Tenía la sensación de que la historia se repetía sin cesar. ¿Lograría salir algún día de aquella sucesión infernal de partidas y llegadas? Morgennes cabalgaba delante de la pequeña carreta, solo, como siempre. Aunque de hecho nada le impedía acortar el trote de su montura para que lo alcanzaran.

– ¿Qué hay en esta gran caja negra? -preguntó Masada a Morgennes cuando la carreta estuvo a su altura.

– Una armadura -respondió Morgennes.

– ¿Podemos verla? -exclamó Yahyah, muy excitado.

– Pronto.

Yahyah lanzó un silbido de admiración.

– ¡Quiero verla, quiero verla! -dijo dando unas palmadas, como si de esa manera pudiera abrir la caja y hacer salir la armadura.

– ¿Adonde vamos? -inquinó Masada.

– Al sur -respondió Morgennes.

– ¿Por qué?

– Porque es allí adonde debemos ir. ¡Y ahora basta de preguntas!
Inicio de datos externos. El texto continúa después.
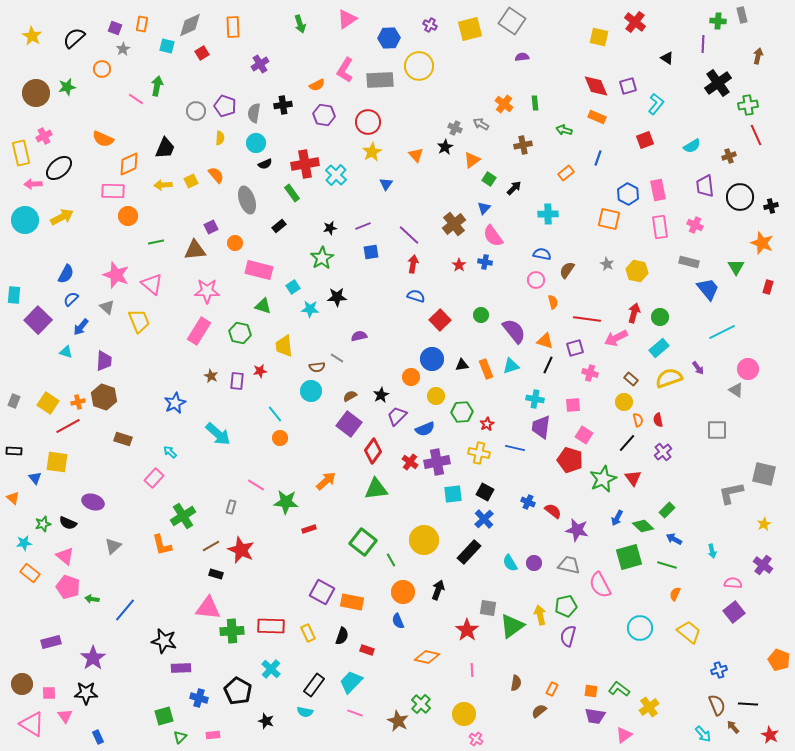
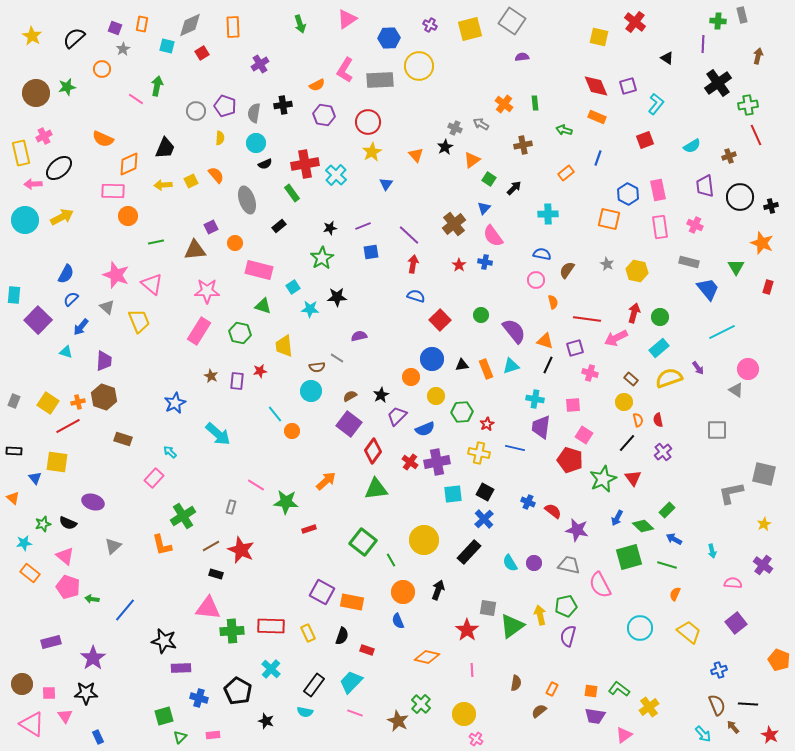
orange circle at (280, 438): moved 12 px right, 7 px up
purple square at (734, 612): moved 2 px right, 11 px down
Masada calló. También a él le parecía que no era fácil hablar con Morgennes. Desde que se conocían, apenas si habían mantenido diez conversaciones. Ninguna había sido profunda. Morgennes tenía lengua y boca, pronunciaba palabras, no le molestaba particularmente expresarse, pero nunca parecía que se dirigiera a su interlocutor. Sencillamente, era un hablador mudo.

Masada empezaba a estar harto. ¿No le había salvado él la vida al comprarlo en el mercado de esclavos cuando los templarios y los mahometanos se lo disputaban? ¿Y Femia? ¿Todas aquellas joyas valían la vida de ese hombre, su libertad?